“I knew I didn’t want to make it like a normal narrative film where it’s all about story. I wanted it to be more like a meditation.”
Collier interview by Shelia Roberts
“The real inspiration for how [Ida] looks was my impatience with cinema, where the vein of cinema is going. I wanted to make an anti-cinema film where there are no pointless camera moves, no pointless close-ups. I’m not emotionally excited by the power of cinema’s tricks anymore. Maybe it’s my personal midlife crisis. I’d love to see something that was calm and meditative, where you suggest more than show, where each kind of shot has some kind of density and tension, not just in the drama and the acting, but in the visuals, and where acting and image and sound are all part of the same thing. When I watch most films, with some exception, I always ask myself: ‘Why is the camera moving? Why is there a close-up now? Why does this have to be handheld now?’ It was a way of purifying, getting rid of habits, and doing something really simply. Looking at a picture, contemplating it, while not really reading the emotional charge. But staying away from the kind of cinema rhetoric that I’m finding myself more and more impatient with. Maybe it’s my last film, like a farewell to my career—although I don’t have much of a career.”
Pawel Pawlikowski (Director/co-writer Ida)
Interview in Film Comment by Violet Lucca
Just about a year ago, in my post ‘State of Cinema’, I quoted filmmaker Steven Soderbergh from his talk at the 2013 San Francisco International Film Festival where he said, “Whenever I despair I think, OK, somebody out there somewhere, while we’re sitting right here, somebody out there somewhere is making something cool that we’re going to love, and that keeps me going.”
As those words were spoken, Pawlikowski was somewhere in Poland working on Ida. I don’t know if Pawlikowski ever watched Soderbergh’s talk, or if Soderbergh has seen Ida—but I’d like to think that at some point those two will be sitting together in a cafe in Warsaw, or a bar in Baton Rouge, talking about cinema.
“I never made films like kind of career moves, like making this film in order to make that film in order to end up in Hollywood. “
Ironically, Pawlikowski is now scheduled to direct Godzilla vs. Spider-Man.

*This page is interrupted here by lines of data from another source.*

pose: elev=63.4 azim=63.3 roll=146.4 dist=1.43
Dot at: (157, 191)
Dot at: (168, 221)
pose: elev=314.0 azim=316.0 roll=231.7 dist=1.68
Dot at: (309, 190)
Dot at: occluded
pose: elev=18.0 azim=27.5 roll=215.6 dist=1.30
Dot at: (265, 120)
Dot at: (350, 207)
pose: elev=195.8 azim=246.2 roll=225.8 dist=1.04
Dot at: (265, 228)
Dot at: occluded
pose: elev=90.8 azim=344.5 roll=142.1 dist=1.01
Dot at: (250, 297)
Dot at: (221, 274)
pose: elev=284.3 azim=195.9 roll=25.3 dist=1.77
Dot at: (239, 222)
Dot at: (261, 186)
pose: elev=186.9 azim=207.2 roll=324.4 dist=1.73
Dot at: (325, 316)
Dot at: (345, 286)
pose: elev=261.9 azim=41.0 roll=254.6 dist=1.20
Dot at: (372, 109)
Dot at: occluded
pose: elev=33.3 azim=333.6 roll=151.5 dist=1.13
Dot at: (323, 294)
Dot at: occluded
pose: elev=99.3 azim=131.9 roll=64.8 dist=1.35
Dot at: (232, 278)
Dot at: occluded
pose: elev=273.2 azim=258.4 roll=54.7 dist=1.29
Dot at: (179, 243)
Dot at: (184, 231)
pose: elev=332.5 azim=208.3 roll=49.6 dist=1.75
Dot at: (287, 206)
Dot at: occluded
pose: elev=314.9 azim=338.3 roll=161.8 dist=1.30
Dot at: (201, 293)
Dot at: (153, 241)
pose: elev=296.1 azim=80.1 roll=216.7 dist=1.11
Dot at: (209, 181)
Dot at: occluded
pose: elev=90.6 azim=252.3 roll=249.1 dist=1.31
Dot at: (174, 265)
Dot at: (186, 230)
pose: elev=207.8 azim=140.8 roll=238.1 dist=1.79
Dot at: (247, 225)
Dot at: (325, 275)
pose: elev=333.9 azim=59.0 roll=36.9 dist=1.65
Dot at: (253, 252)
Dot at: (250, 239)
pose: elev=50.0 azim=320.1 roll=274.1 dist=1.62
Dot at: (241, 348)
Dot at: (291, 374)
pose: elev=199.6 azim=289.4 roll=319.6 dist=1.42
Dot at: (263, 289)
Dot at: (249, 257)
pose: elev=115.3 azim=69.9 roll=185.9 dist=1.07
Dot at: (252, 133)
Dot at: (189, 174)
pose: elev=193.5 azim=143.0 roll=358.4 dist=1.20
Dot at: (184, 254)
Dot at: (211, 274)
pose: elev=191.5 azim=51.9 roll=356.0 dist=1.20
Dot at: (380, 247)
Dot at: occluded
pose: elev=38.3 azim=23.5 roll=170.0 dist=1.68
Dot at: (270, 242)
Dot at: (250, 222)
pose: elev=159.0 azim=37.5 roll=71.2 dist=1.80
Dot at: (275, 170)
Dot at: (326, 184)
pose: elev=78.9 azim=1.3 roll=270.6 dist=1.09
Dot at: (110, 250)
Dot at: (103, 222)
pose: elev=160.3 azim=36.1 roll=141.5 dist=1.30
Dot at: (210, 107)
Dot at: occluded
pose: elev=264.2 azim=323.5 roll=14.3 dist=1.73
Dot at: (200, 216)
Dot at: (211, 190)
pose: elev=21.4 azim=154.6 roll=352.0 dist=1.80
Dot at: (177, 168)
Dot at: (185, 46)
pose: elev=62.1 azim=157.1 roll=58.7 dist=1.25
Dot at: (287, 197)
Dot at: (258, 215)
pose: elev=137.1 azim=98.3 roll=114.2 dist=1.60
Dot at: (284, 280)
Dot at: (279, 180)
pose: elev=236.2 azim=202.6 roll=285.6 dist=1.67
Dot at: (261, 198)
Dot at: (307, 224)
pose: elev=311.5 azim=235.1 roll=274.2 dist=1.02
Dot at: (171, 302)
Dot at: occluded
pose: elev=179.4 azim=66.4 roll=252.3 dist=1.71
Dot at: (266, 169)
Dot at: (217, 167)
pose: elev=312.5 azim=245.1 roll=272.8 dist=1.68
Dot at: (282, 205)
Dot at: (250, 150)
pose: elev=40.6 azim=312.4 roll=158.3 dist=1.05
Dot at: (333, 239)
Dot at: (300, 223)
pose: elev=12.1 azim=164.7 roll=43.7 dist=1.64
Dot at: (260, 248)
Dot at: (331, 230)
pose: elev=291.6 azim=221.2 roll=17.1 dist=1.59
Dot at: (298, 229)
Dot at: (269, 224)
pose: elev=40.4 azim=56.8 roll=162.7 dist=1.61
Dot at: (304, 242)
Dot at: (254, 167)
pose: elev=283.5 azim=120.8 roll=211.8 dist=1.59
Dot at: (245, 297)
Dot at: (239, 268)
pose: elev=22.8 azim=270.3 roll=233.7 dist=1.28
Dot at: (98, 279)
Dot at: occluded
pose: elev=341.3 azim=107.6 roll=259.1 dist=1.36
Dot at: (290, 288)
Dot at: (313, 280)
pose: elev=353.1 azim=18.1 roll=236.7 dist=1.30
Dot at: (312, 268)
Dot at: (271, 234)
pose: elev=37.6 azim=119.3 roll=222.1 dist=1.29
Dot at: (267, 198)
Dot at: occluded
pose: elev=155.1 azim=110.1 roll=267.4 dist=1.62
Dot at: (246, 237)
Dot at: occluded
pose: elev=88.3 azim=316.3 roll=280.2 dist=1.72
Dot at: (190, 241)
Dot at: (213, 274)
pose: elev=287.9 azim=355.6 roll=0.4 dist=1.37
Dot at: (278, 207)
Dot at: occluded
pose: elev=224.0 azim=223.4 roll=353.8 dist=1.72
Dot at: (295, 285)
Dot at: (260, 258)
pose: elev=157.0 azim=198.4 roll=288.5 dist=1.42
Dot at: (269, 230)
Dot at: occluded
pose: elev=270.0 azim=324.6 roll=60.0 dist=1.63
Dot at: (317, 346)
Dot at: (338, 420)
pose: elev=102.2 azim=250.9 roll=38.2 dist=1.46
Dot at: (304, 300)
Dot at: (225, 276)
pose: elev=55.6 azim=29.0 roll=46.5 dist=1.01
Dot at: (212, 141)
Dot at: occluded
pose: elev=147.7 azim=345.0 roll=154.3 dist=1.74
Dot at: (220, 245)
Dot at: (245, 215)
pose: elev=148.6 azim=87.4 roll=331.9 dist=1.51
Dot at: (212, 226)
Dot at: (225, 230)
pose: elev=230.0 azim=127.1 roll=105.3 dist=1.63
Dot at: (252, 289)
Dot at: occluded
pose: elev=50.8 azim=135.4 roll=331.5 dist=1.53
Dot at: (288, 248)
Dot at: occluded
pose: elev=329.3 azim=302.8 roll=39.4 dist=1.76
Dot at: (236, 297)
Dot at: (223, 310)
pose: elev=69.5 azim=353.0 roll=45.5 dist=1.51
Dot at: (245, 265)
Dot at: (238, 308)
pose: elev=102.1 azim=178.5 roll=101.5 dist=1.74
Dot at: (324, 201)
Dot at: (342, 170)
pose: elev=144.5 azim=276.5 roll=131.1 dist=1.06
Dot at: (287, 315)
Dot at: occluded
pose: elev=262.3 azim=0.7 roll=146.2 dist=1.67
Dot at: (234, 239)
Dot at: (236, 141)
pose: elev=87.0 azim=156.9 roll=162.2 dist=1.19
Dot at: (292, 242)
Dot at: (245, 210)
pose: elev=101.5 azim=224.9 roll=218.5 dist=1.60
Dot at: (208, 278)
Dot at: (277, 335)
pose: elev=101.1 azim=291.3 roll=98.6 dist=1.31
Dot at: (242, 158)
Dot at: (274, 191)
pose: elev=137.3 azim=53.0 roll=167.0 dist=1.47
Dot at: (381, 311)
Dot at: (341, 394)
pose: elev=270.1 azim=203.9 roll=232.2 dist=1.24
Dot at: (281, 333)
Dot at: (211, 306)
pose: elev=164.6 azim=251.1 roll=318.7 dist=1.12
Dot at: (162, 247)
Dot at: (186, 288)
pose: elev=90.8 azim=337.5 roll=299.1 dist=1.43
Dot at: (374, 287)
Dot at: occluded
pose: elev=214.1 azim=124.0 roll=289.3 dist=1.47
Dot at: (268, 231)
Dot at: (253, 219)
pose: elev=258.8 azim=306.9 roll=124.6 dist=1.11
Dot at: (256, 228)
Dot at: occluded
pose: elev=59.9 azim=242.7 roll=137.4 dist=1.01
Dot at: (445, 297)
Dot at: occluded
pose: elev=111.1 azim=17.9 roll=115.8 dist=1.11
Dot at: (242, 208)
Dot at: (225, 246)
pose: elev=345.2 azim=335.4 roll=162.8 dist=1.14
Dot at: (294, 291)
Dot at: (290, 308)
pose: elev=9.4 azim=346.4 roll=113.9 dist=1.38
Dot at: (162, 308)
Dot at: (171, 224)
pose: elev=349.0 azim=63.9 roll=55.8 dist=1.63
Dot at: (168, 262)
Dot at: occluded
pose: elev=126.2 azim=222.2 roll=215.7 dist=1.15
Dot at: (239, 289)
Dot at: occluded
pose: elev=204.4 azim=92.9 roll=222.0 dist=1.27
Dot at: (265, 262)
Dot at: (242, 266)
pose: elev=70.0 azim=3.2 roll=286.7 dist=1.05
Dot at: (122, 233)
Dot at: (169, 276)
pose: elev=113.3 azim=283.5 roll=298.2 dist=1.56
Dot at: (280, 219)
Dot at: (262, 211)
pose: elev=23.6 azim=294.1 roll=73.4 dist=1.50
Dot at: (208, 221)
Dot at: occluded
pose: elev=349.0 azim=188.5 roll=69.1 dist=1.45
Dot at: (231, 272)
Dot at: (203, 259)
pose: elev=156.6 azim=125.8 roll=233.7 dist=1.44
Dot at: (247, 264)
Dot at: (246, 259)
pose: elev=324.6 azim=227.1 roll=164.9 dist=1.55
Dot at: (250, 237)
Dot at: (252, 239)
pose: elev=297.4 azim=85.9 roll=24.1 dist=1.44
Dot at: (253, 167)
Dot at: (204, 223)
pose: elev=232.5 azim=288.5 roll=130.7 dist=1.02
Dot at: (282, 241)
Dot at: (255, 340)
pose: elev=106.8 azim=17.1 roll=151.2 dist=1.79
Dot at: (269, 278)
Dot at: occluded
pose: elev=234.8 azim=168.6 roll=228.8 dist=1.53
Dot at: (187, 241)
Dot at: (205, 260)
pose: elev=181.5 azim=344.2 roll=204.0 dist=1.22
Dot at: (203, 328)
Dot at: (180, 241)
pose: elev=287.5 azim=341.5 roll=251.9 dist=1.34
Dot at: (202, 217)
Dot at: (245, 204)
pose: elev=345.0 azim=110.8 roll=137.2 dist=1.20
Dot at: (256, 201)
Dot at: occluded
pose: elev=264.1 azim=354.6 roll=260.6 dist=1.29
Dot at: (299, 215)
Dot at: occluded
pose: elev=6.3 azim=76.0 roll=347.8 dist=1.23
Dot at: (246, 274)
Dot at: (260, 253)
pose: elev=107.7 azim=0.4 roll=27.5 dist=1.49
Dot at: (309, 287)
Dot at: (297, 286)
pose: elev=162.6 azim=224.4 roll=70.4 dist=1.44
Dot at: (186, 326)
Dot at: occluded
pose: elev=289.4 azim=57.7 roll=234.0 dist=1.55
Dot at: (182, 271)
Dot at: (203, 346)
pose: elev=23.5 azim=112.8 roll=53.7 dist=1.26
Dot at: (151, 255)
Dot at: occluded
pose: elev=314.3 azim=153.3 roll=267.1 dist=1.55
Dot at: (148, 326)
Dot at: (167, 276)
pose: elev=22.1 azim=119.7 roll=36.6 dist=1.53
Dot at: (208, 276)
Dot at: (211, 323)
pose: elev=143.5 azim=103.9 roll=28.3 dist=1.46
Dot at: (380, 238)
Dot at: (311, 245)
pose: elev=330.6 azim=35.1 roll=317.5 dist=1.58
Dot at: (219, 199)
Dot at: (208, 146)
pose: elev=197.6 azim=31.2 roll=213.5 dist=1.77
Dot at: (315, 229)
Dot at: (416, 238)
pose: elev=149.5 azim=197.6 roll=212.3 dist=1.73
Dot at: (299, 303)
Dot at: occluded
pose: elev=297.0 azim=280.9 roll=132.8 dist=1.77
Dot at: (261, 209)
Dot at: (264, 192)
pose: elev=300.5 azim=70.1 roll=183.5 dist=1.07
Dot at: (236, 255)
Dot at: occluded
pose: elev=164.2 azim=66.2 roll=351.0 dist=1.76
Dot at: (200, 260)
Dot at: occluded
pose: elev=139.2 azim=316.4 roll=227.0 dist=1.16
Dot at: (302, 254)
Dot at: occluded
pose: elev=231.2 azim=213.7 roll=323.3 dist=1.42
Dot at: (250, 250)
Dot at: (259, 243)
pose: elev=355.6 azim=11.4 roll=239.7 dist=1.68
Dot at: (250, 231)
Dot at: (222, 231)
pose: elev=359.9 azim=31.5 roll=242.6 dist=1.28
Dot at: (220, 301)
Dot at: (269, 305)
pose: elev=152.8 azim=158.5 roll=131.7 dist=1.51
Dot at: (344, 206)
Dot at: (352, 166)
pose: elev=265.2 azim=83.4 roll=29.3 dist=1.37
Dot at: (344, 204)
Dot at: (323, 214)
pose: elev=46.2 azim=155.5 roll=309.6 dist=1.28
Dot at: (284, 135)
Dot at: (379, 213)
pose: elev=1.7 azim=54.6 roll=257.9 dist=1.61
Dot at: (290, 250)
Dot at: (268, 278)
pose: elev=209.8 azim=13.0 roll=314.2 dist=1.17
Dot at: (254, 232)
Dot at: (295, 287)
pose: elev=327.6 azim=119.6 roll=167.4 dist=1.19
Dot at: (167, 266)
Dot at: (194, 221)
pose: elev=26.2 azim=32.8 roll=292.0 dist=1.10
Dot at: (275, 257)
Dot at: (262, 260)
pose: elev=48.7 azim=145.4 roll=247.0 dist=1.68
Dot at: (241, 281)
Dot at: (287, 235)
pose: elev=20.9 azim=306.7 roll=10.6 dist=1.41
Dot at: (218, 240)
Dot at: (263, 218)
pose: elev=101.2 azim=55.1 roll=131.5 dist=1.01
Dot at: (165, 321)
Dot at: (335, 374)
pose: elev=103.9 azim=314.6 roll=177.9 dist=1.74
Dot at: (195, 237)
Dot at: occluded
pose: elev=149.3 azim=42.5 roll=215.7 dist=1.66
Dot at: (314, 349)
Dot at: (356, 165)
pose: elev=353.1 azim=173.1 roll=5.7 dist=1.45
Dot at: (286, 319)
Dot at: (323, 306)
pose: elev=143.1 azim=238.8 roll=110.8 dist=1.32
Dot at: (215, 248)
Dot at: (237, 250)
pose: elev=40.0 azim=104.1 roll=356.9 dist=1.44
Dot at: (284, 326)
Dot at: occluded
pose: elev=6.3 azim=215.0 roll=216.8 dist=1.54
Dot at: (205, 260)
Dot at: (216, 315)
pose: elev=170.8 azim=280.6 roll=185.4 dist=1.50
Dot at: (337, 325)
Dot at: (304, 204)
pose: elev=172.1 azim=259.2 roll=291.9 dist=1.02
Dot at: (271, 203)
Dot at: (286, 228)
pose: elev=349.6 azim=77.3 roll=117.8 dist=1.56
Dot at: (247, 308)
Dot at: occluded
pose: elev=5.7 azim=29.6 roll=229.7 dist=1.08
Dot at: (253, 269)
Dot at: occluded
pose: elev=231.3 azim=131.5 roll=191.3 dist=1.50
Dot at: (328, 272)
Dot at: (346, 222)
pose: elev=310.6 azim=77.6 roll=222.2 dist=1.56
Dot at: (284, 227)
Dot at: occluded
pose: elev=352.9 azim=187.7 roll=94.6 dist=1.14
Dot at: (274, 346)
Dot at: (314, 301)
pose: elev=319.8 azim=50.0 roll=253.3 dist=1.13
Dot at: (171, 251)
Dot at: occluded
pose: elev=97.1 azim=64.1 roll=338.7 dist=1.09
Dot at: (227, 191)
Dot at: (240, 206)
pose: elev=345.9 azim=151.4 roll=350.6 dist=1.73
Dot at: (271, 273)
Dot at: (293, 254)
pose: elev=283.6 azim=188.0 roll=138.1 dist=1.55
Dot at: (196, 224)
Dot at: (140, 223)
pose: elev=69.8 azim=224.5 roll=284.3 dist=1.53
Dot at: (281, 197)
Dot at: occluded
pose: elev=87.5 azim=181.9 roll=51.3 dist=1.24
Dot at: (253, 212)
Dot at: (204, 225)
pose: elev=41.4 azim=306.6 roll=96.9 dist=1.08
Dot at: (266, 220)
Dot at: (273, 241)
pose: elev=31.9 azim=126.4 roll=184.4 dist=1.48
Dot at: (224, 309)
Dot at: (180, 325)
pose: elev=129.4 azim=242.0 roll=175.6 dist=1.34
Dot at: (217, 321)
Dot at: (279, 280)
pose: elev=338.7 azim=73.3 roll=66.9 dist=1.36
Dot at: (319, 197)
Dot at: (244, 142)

Kidding.
P.S. I know a little more about anti-heroes and anti-piracy than anti-cinema, but a quick Internet search connected a short list of filmmakers some associate with anti-cinema; Yasujirō Ozu, Andy Warhol, Lars von Trier, and Carl Dreyer.
One film that resonates with Ida is Dreyer’s The Passion of Joan of Arc (1928). A film where Roger Ebert said, “To see Renee Maria Falconetti…is to too look into eyes that will never leave you,” and Pauline Kael said, “Perhaps the finest performance ever recorded on film.”